Jump Game II
Description
You can find the problem here: https://oj.leetcode.com/problems/jump-game-ii/
Given an array of non-negative integers, you are initially positioned at the first index of the array.
Each element in the array represents your maximum jump length at that position.
Your goal is to reach the last index in the minimum number of jumps.
For example:
Given array A = [2,3,1,1,4]
The minimum number of jumps to reach the last index is 2. (Jump 1 step from index 0 to 1, then 3 steps to the last index.)
Thoughts
The most strait forward method is to use a recursive method to calculate the problm. Assume arrar A with length N, and the value jump[i] is the number of jumps the i’th number nedded to reach teh last index. The problem turns to be find jump[0]. It recursived like this:
if A[0] > N-1:
jump[0] = 1;
else:
jump[0] = find minimum {
for m = 1 to A[0]; do
output 1+ jump[0+m]
done
}
Some edge cases:
- if A[i] <= 0, then the value of jump[i] will be Integer.MAX_VALUE
- A[N-1] = 0
So the most simple solution would be to traverse from A[N-2] to A[0], calculate each jump[i]; and at last return A[0];
The overall complexity would be O(N^2);
But
When I implemented this code, the judge says it exceeds the runtime limit. So I have to find others ways.
Rethink it over again, I cannot figure out any other method to have less than O(N^2) complexity. So I start to look for some way to do some prune to the required calculation.
By looking at the problem, I found the prune point. Take the example array as an example, [2,3,1,1,4], for the second number (3), it can reach the next 3 numbers (1,1,4); but the third number (1), it can only reach the next 1 number (1). This means all numbers that are reachable by the third number can be reachable by the second number; so the step for the second number must be less than or equals to teh step of the third number. In this case, we can ignore the third number.

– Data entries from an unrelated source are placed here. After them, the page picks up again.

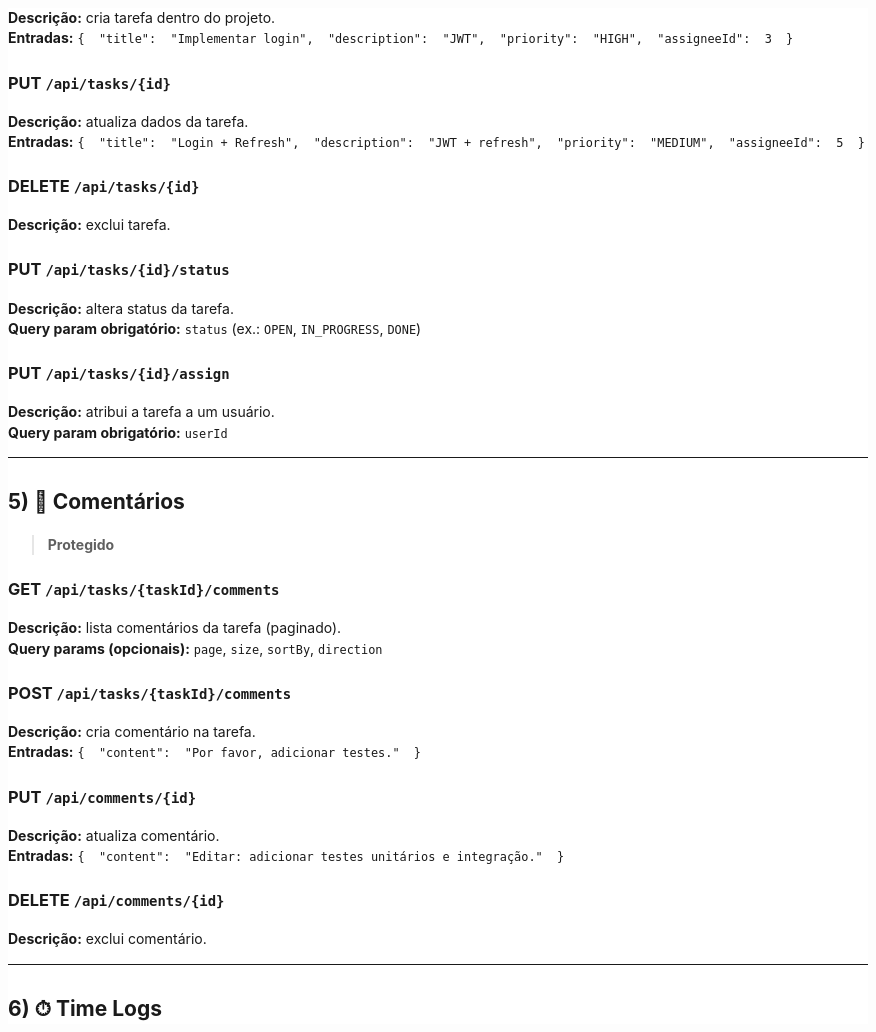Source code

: **Descrição:** cria tarefa dentro do projeto.  
**Entradas:** `{  "title":  "Implementar login",  "description":  "JWT",  "priority":  "HIGH",  "assigneeId":  3  }` 

### PUT `/api/tasks/{id}`

**Descrição:** atualiza dados da tarefa.  
**Entradas:** `{  "title":  "Login + Refresh",  "description":  "JWT + refresh",  "priority":  "MEDIUM",  "assigneeId":  5  }` 

### DELETE `/api/tasks/{id}`

**Descrição:** exclui tarefa.  

### PUT `/api/tasks/{id}/status`

**Descrição:** altera status da tarefa.  
**Query param obrigatório:** `status` (ex.: `OPEN`, `IN_PROGRESS`, `DONE`)  

### PUT `/api/tasks/{id}/assign`

**Descrição:** atribui a tarefa a um usuário.  
**Query param obrigatório:** `userId`  

----------

## 5) 💬 Comentários

> **Protegido**

### GET `/api/tasks/{taskId}/comments`

**Descrição:** lista comentários da tarefa (paginado).  
**Query params (opcionais):** `page`, `size`, `sortBy`, `direction`  

### POST `/api/tasks/{taskId}/comments`

**Descrição:** cria comentário na tarefa.  
**Entradas:** `{  "content":  "Por favor, adicionar testes."  }` 

### PUT `/api/comments/{id}`

**Descrição:** atualiza comentário.  
**Entradas:** `{  "content":  "Editar: adicionar testes unitários e integração."  }` 


### DELETE `/api/comments/{id}`

**Descrição:** exclui comentário.  

----------

## 6) ⏱ Time Logs
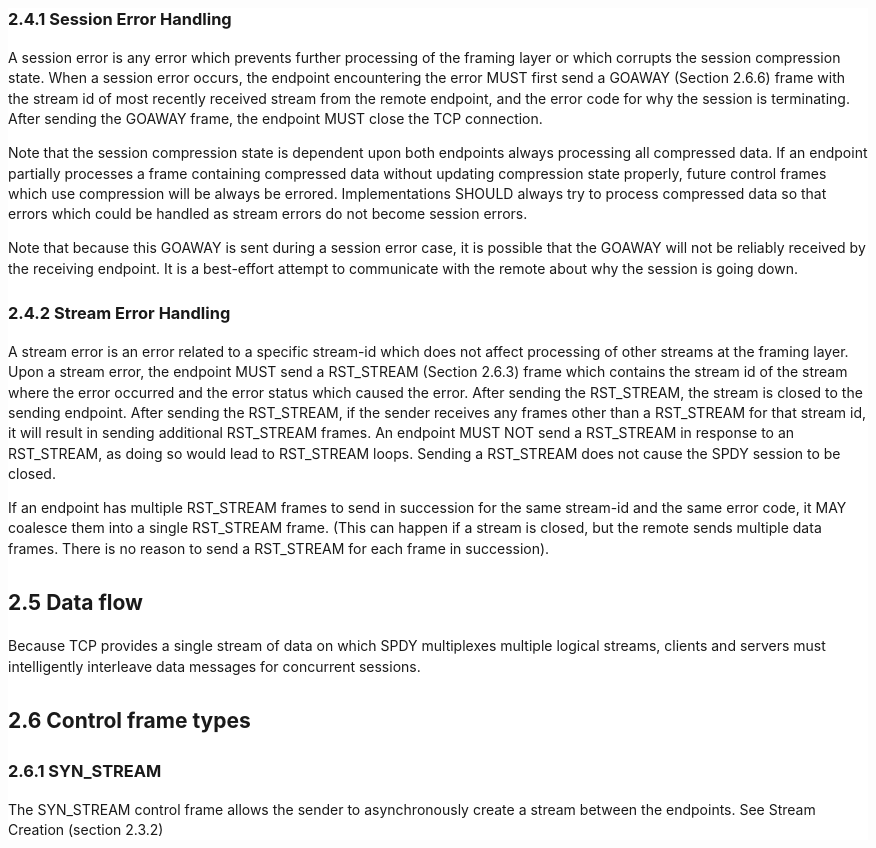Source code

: ### 2.4.1 Session Error Handling

A session error is any error which prevents further processing of the framing
layer or which corrupts the session compression state. When a session error
occurs, the endpoint encountering the error MUST first send a GOAWAY (Section
2.6.6) frame with the stream id of most recently received stream from the remote
endpoint, and the error code for why the session is terminating. After sending
the GOAWAY frame, the endpoint MUST close the TCP connection.

Note that the session compression state is dependent upon both endpoints always
processing all compressed data. If an endpoint partially processes a frame
containing compressed data without updating compression state properly, future
control frames which use compression will be always be errored. Implementations
SHOULD always try to process compressed data so that errors which could be
handled as stream errors do not become session errors.

Note that because this GOAWAY is sent during a session error case, it is
possible that the GOAWAY will not be reliably received by the receiving
endpoint. It is a best-effort attempt to communicate with the remote about why
the session is going down.

### 2.4.2 Stream Error Handling

A stream error is an error related to a specific stream-id which does not affect
processing of other streams at the framing layer. Upon a stream error, the
endpoint MUST send a RST_STREAM (Section 2.6.3) frame which contains the stream
id of the stream where the error occurred and the error status which caused the
error. After sending the RST_STREAM, the stream is closed to the sending
endpoint. After sending the RST_STREAM, if the sender receives any frames other
than a RST_STREAM for that stream id, it will result in sending additional
RST_STREAM frames. An endpoint MUST NOT send a RST_STREAM in response to an
RST_STREAM, as doing so would lead to RST_STREAM loops. Sending a RST_STREAM
does not cause the SPDY session to be closed.

If an endpoint has multiple RST_STREAM frames to send in succession for the same
stream-id and the same error code, it MAY coalesce them into a single RST_STREAM
frame. (This can happen if a stream is closed, but the remote sends multiple
data frames. There is no reason to send a RST_STREAM for each frame in
succession).

## 2.5 Data flow

Because TCP provides a single stream of data on which SPDY multiplexes multiple
logical streams, clients and servers must intelligently interleave data messages
for concurrent sessions.

## 2.6 Control frame types

### 2.6.1 SYN_STREAM

The SYN_STREAM control frame allows the sender to asynchronously create a stream
between the endpoints. See Stream Creation (section 2.3.2)
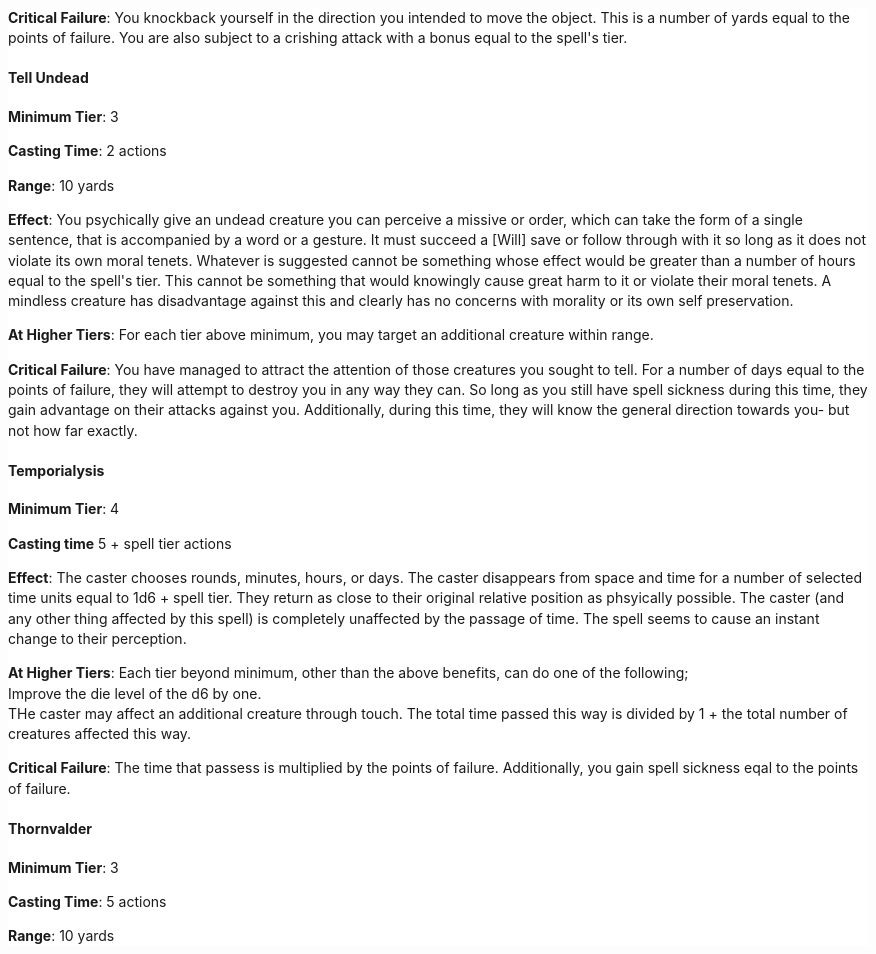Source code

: **Critical Failure**: You knockback yourself in the direction you intended to move the object. This is a number of yards equal to the points of failure. You are also subject to a crishing attack with a bonus equal to the spell's tier.

#### Tell Undead

**Minimum Tier**: 3

**Casting Time**: 2 actions

**Range**: 10 yards

**Effect**: You psychically give an undead creature you can perceive a missive or order, which can take the form of a single sentence, that is accompanied by a word or a gesture. It must succeed a [Will] save or follow through with it so long as it does not violate its own moral tenets. Whatever is suggested cannot be something whose effect would be greater than a number of hours equal to the spell's tier. This cannot be something that would knowingly cause great harm to it or violate their moral tenets. A mindless creature has disadvantage against this and clearly has no concerns with morality or its own self preservation.

**At Higher Tiers**: For each tier above minimum, you may target an additional creature within range.

**Critical Failure**: You have managed to attract the attention of those creatures you sought to tell. For a number of days equal to the points of failure, they will attempt to destroy you in any way they can. So long as you still have spell sickness during this time, they gain advantage on their attacks against you. Additionally, during this time, they will know the general direction towards you- but not how far exactly.

#### Temporialysis

**Minimum Tier**: 4

**Casting time** 5 + spell tier actions

**Effect**: The caster chooses rounds, minutes, hours, or days. The caster disappears from space and time for a number of selected time units equal to 1d6 + spell tier. They return as close to their original relative position as phsyically possible. The caster (and any other thing affected by this spell) is completely unaffected by the passage of time. The spell seems to cause an instant change to their perception.

**At Higher Tiers**: Each tier beyond minimum, other than the above benefits, can do one of the following;  
Improve the die level of the d6 by one.  
THe caster may affect an additional creature through touch. The total time passed this way is divided by 1 + the total number of creatures affected this way.

**Critical Failure**: The time that passess is multiplied by the points of failure. Additionally, you gain spell sickness eqal to the points of failure.

#### Thornvalder

**Minimum Tier**: 3

**Casting Time**: 5 actions

**Range**: 10 yards


[Flare Spell]: # " Created at the request of Michael Hasty, who wanted a spell that produced 'missiles of light' which 'could blind'. What he wanted was a utility spell that could also have some use in a fight if a player thought to use it that way."
[Missiles of Light Spell]: # " Created at the request of Michael Hasty, who wanted a spell that produced 'missiles of light' which 'could blind'. This turned out to  be a misunderstanding, so the Flare spell is also to be made."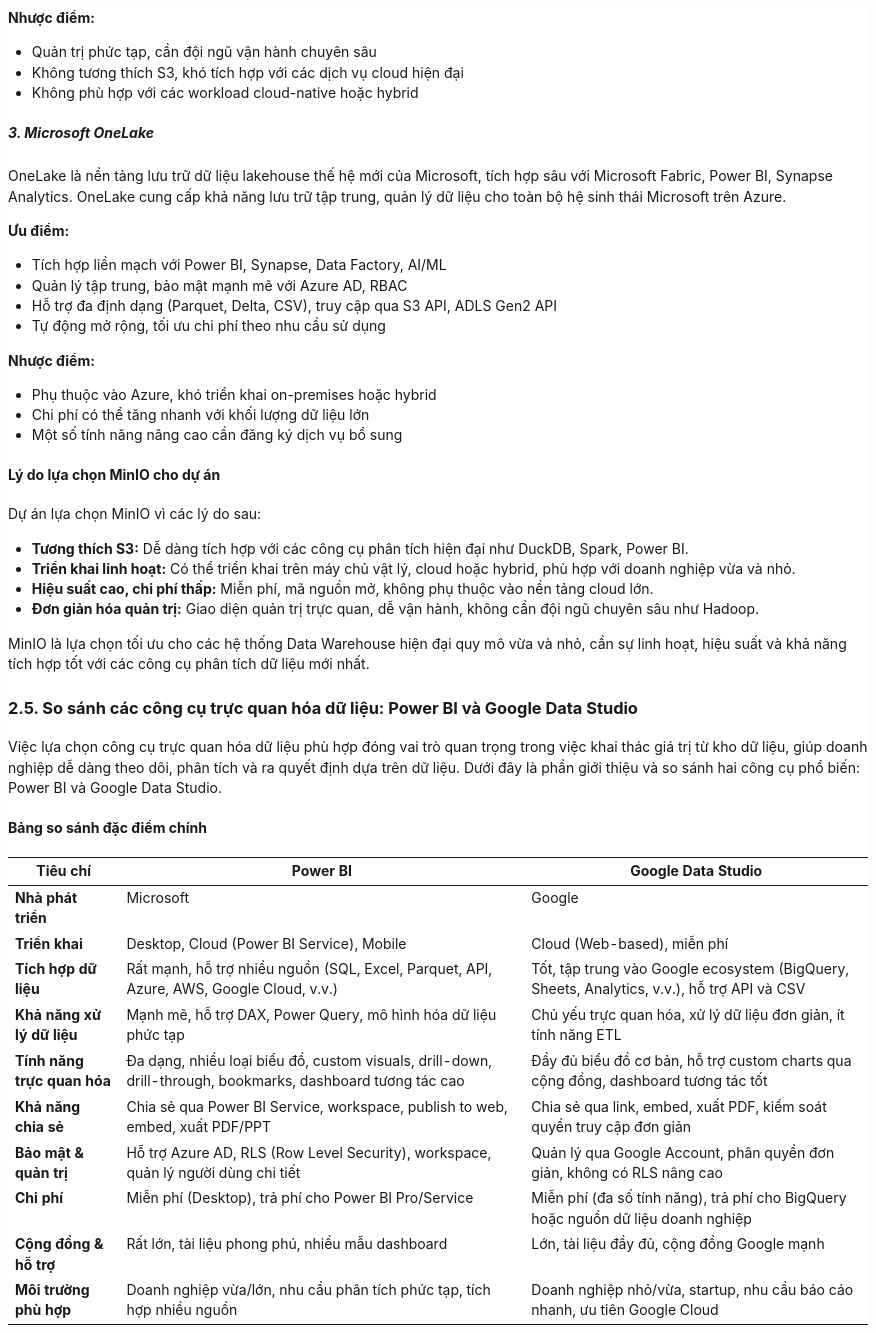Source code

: **Nhược điểm:**
- Quản trị phức tạp, cần đội ngũ vận hành chuyên sâu
- Không tương thích S3, khó tích hợp với các dịch vụ cloud hiện đại
- Không phù hợp với các workload cloud-native hoặc hybrid

##### 3. Microsoft OneLake

OneLake là nền tảng lưu trữ dữ liệu lakehouse thế hệ mới của Microsoft, tích hợp sâu với Microsoft Fabric, Power BI, Synapse Analytics. OneLake cung cấp khả năng lưu trữ tập trung, quản lý dữ liệu cho toàn bộ hệ sinh thái Microsoft trên Azure.

**Ưu điểm:**
- Tích hợp liền mạch với Power BI, Synapse, Data Factory, AI/ML
- Quản lý tập trung, bảo mật mạnh mẽ với Azure AD, RBAC
- Hỗ trợ đa định dạng (Parquet, Delta, CSV), truy cập qua S3 API, ADLS Gen2 API
- Tự động mở rộng, tối ưu chi phí theo nhu cầu sử dụng

**Nhược điểm:**
- Phụ thuộc vào Azure, khó triển khai on-premises hoặc hybrid
- Chi phí có thể tăng nhanh với khối lượng dữ liệu lớn
- Một số tính năng nâng cao cần đăng ký dịch vụ bổ sung

#### Lý do lựa chọn MinIO cho dự án

Dự án lựa chọn MinIO vì các lý do sau:
- **Tương thích S3:** Dễ dàng tích hợp với các công cụ phân tích hiện đại như DuckDB, Spark, Power BI.
- **Triển khai linh hoạt:** Có thể triển khai trên máy chủ vật lý, cloud hoặc hybrid, phù hợp với doanh nghiệp vừa và nhỏ.
- **Hiệu suất cao, chi phí thấp:** Miễn phí, mã nguồn mở, không phụ thuộc vào nền tảng cloud lớn.
- **Đơn giản hóa quản trị:** Giao diện quản trị trực quan, dễ vận hành, không cần đội ngũ chuyên sâu như Hadoop.

MinIO là lựa chọn tối ưu cho các hệ thống Data Warehouse hiện đại quy mô vừa và nhỏ, cần sự linh hoạt, hiệu suất và khả năng tích hợp tốt với các công cụ phân tích dữ liệu mới nhất.

### 2.5. So sánh các công cụ trực quan hóa dữ liệu: Power BI và Google Data Studio

Việc lựa chọn công cụ trực quan hóa dữ liệu phù hợp đóng vai trò quan trọng trong việc khai thác giá trị từ kho dữ liệu, giúp doanh nghiệp dễ dàng theo dõi, phân tích và ra quyết định dựa trên dữ liệu. Dưới đây là phần giới thiệu và so sánh hai công cụ phổ biến: Power BI và Google Data Studio.

#### Bảng so sánh đặc điểm chính

| **Tiêu chí**                | **Power BI**                                 | **Google Data Studio**                      |
|-----------------------------|----------------------------------------------|---------------------------------------------|
| **Nhà phát triển**          | Microsoft                                   | Google                                      |
| **Triển khai**              | Desktop, Cloud (Power BI Service), Mobile   | Cloud (Web-based), miễn phí                 |
| **Tích hợp dữ liệu**        | Rất mạnh, hỗ trợ nhiều nguồn (SQL, Excel, Parquet, API, Azure, AWS, Google Cloud, v.v.) | Tốt, tập trung vào Google ecosystem (BigQuery, Sheets, Analytics, v.v.), hỗ trợ API và CSV |
| **Khả năng xử lý dữ liệu**  | Mạnh mẽ, hỗ trợ DAX, Power Query, mô hình hóa dữ liệu phức tạp | Chủ yếu trực quan hóa, xử lý dữ liệu đơn giản, ít tính năng ETL |
| **Tính năng trực quan hóa** | Đa dạng, nhiều loại biểu đồ, custom visuals, drill-down, drill-through, bookmarks, dashboard tương tác cao | Đầy đủ biểu đồ cơ bản, hỗ trợ custom charts qua cộng đồng, dashboard tương tác tốt |
| **Khả năng chia sẻ**        | Chia sẻ qua Power BI Service, workspace, publish to web, embed, xuất PDF/PPT | Chia sẻ qua link, embed, xuất PDF, kiểm soát quyền truy cập đơn giản |
| **Bảo mật & quản trị**      | Hỗ trợ Azure AD, RLS (Row Level Security), workspace, quản lý người dùng chi tiết | Quản lý qua Google Account, phân quyền đơn giản, không có RLS nâng cao |
| **Chi phí**                 | Miễn phí (Desktop), trả phí cho Power BI Pro/Service | Miễn phí (đa số tính năng), trả phí cho BigQuery hoặc nguồn dữ liệu doanh nghiệp |
| **Cộng đồng & hỗ trợ**      | Rất lớn, tài liệu phong phú, nhiều mẫu dashboard | Lớn, tài liệu đầy đủ, cộng đồng Google mạnh |
| **Môi trường phù hợp**      | Doanh nghiệp vừa/lớn, nhu cầu phân tích phức tạp, tích hợp nhiều nguồn | Doanh nghiệp nhỏ/vừa, startup, nhu cầu báo cáo nhanh, ưu tiên Google Cloud |

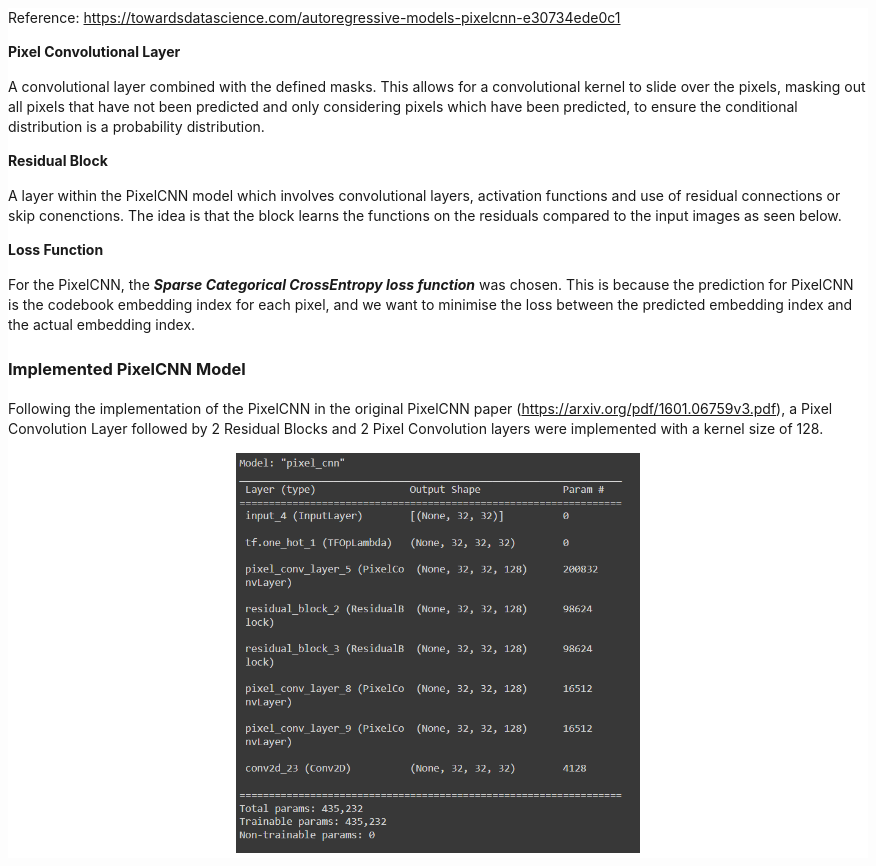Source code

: Reference: https://towardsdatascience.com/autoregressive-models-pixelcnn-e30734ede0c1

**Pixel Convolutional Layer**

A convolutional layer combined with the defined masks. This allows for a convolutional kernel
to slide over the pixels, masking out all pixels that have not been predicted and only considering
pixels which have been predicted, to ensure the conditional distribution is a probability distribution.

**Residual Block**

A layer within the PixelCNN model which involves convolutional layers, activation functions and use of residual connections or skip conenctions.
The idea is that the block learns the functions on the residuals compared to the input images as seen below.

**Loss Function**

For the PixelCNN, the ***Sparse Categorical CrossEntropy loss function*** was chosen. This is because the prediction for PixelCNN
is the codebook embedding index for each pixel, and we want to minimise the loss between the predicted embedding index and the actual embedding index.

### Implemented PixelCNN Model

Following the implementation of the PixelCNN in the original PixelCNN paper (https://arxiv.org/pdf/1601.06759v3.pdf), 
a Pixel Convolution Layer followed by 2 Residual Blocks and 2 Pixel Convolution layers were implemented with a kernel size of 128.

<p align = "center"><img src = "./images/PixelCNN_model.PNG", height = 400></p>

More formally, the prune point would be:
for any numbers i,j that 0<=i< j <=len-1
if A[i] > A[j] and i+A[j] >= j+A[j];
skip the step calculation of A[j]
In the implementation, I marked step[j]=-2 to skip it
Please find the code below:
Code
public class Solution {
public int jump(int[] A) {
if (A == null || A.length == 1)
return 0;
int len = A.length;
int[] steps = new int[len];
Arrays.fill(steps, -1);
steps[len - 1] = 0;
fill(A, steps);
return steps[0];
}
/**
* This function will perform bad in case the array is large;
*/
public void fill(int[] A, int[] steps) {
int len = A.length;
for (int i = 0; i < len - 1; i++) {
if (i + A[i] >= len - 1) {
steps[i] = 1;
} else {
if(steps[i]==-2)continue;
for (int j = i + 1; j < len - 1 && j < i + A[i]; j++) {
if (A[j] == 0)
steps[j] = Integer.MAX_VALUE;
else if (i + A[i] >= j + A[j]) {
steps[j] = -2;
}
}
}
}
for (int ind = len - 1; ind >= 0; ind--) {
if (steps[ind] >= 0 || steps[ind] == -2)
continue;
int min = Integer.MAX_VALUE;
for (int j = ind + 1; j <= len - 1 && j - ind <= A[ind]; j++) {
if (steps[j] >= 0 && steps[j] < min)
min = steps[j];
if (min == 0)
break;
}
if (min == Integer.MAX_VALUE)
steps[ind] = Integer.MAX_VALUE;
else
steps[ind] = min + 1;
}
}
}